▶ _DESCRIPTION OF THE TASK_: From the personal essay below, copy the passage starting at "It’s getting harder" and ending at "it with them.".

▶ _TEXT FOR ANALYSIS_:
==================================================

It’s getting harder now.
Seeing life from other people’s perspective diverts you from making decisions and calls for yourself. You neglect your needs, because there is this swirling urge inside whenever you see someone you care about in a bad state to help them out. Not just stand by the side while they’re drowning, only offering advice. But to put yourself out there and offer a hand, or even jump into it with them.
Looking back at my life, I can’t recall a single person who has done that for me. I’m not saying that I help people with the intent of counting them to always help you whenever you’re in need, but at least help when you really need it. You feel alone. Not in a sense that you require company, but that there is nothing left but you, this pointless, mistake-making being existing in this empty, answerless void. It’s so easy to help others; impossible to help yourself.
Am I to wait for the numbing process to take effect again? Wait till when I don’t have any energy or motivation left and continue this slow, erosive cycle, until there is no humanity left? Until I finally not give a shit anymore? Or ignore all my instincts and lessons learned, to try and defy this seemingly unalterable course which God or the universe or karma or whatever else you believe in has placed before you? To hope and hope and hope that eventually all that effort you put in will be recognized or that it will make a difference? Only to hit that rock wall again?
Once you’ve actually seen a suicide, especially one done by your parent. You do not joke or toy around with the subject in seriousness. That damage it causes is catastrophic in an unimaginable level to a small and yet contained number of people, which is why some people can throw the topic around lightly, using it as empty threats. I wonder if my mom went through this cycle? To constantly put others before herself, before she saw no worth in life, or before all that emotional and psychological weight collapsed on her? To see no way out of this continual torment of agony, self-pity, self-loathing and self-hating cause by the uncountable mistakes in your life which you are unable to resolve, unable to move on, to forget, to find happiness. True happiness. Something I have not felt for a while, but what we’re all attempting to seek and hopefully reach one day in our lives. Maybe she was right, maybe she isn’t. The shit thing is that I will never know.
I feel scared, terrified, alone, cold, empty, regret, wanting, confused, angry.
Was this what she went through?
Is this what happens when the numbing process fails? When one becomes too numb? Where we are left with no hope, no encouragement, no motivation, but to only drag ourselves aimlessly through life until we find some form of purpose in life. Or is that the purpose in life? To slowly chip away fragments of ourselves through mistakes and failures until we have nothing left, waiting for our eventual demise?

==================================================

▶ _SUPPLIED DATA_:
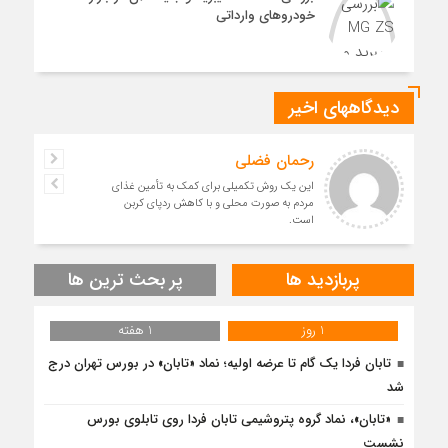
خودروهای وارداتی
دیدگاههای اخیر
رحمان فضلی
این یک روش تکمیلی برای کمک به تأمین غذای
مردم به صورت محلی و با کاهش ردپای کربن
است.
پربازدید ها
پر بحث ترین ها
1 روز
1 هفته
تابان فردا یک گام تا عرضه اولیه؛ نماد «تابان» در بورس تهران درج
شد
«تابان»، نماد گروه پتروشیمی تابان فردا روی تابلوی بورس
نشست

==================================================

▶ _RESULT OF THE EXERCISE_:
It’s getting harder now.
Seeing life from other people’s perspective diverts you from making decisions and calls for yourself. You neglect your needs, because there is this swirling urge inside whenever you see someone you care about in a bad state to help them out. Not just stand by the side while they’re drowning, only offering advice. But to put yourself out there and offer a hand, or even jump into it with them.